I am sorry that the OMPROFOZ part of this has stalled. I've gone back and forth on several issues. At this point, the vertical coordinate and unit treatment of the averaging kernel is working. However, the final calculation is not for several reasons.

  1. As described in the user guide[1] and applied in my previous projects, the right way to apply the kernel for ozone is meaningfully different than other gases. The appropriate application is is $VCD = \sum_j{P_j + \sum_i{K_ij * (Y_i - P_i)}}$. This is very different than application than for the optically thin gases, but is easy enough to implement.
  2. The interpolation is more complex. The prior is in dobson units, which means that interpolation to the model grid would require either a mass conserving interpolation or conversion to mixing ratio (then back later).

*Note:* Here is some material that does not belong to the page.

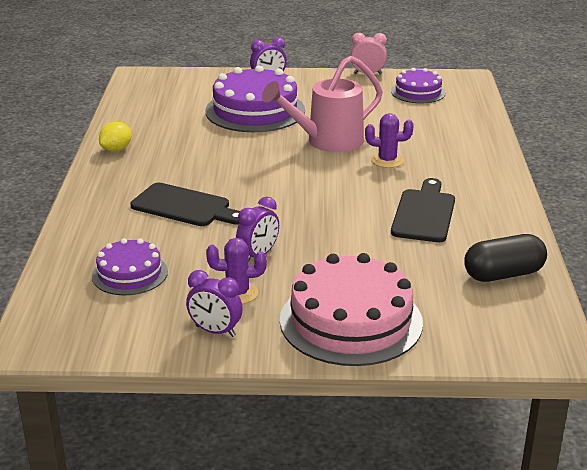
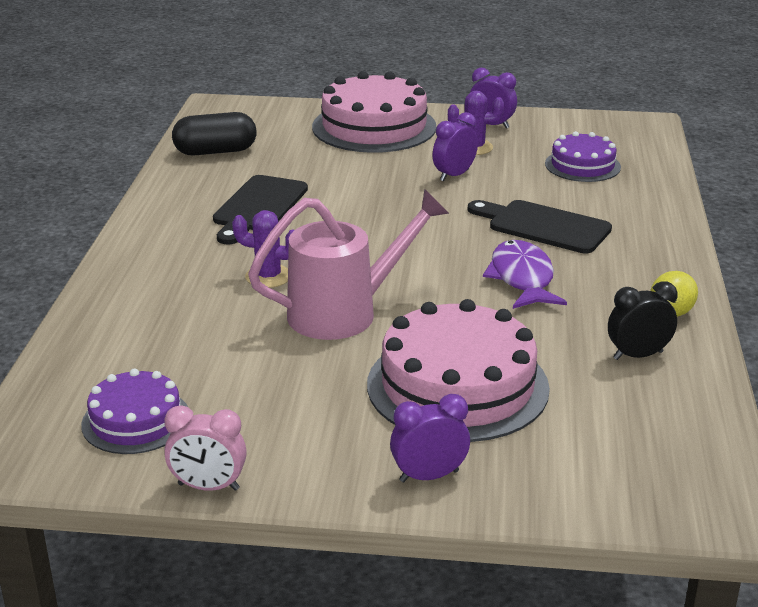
camera: 175 degrees left, 0 degrees up
(149, 127) = (638, 355): none -> black clock
(209, 166) = (522, 278): none -> purple fish
(255, 110) = (457, 386): purple cake -> pink cake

Alternatively, the CMAQ could be put on the satellite pressure grid. (It uses a pixel varying vertical grid that is not sigma or hybrid.)
  3. There may be a unit problem... This may just be a notes issue, but I am documenting it here, so I don't forget. The spec file[2] shows that the Averaging Kernel scaling factor should be 1e-4, but the downloaded files have 1e-5.

Any of these issues can be solved. What I am struggling with is how many exceptions to the rule should be implemented for a single data product. We may just want to apply the averaging kernel for OMPROFOZ in a separate process.

[1] https://avdc.gsfc.nasa.gov/pub/data/satellite/Aura/OMI/V03/L2/OMPROFOZ/OMPROFOZ_readme-v3.pdf [2] https://avdc.gsfc.nasa.gov/pub/data/satellite/Aura/OMI/V03/L2/OMPROFOZ/OMPROFOZ.pdf

barronh commented 2 years ago

I reached out to the developers of OMI PROFOZ. They confirmed that the correct scaling factor is 1e-4 and stated that the files will be corrected in an upcoming update. At the time of that discussion, the update was expected in June 2021.

barronh commented 5 months ago

This comment is relevant to v1. As of v2, it is not an issue.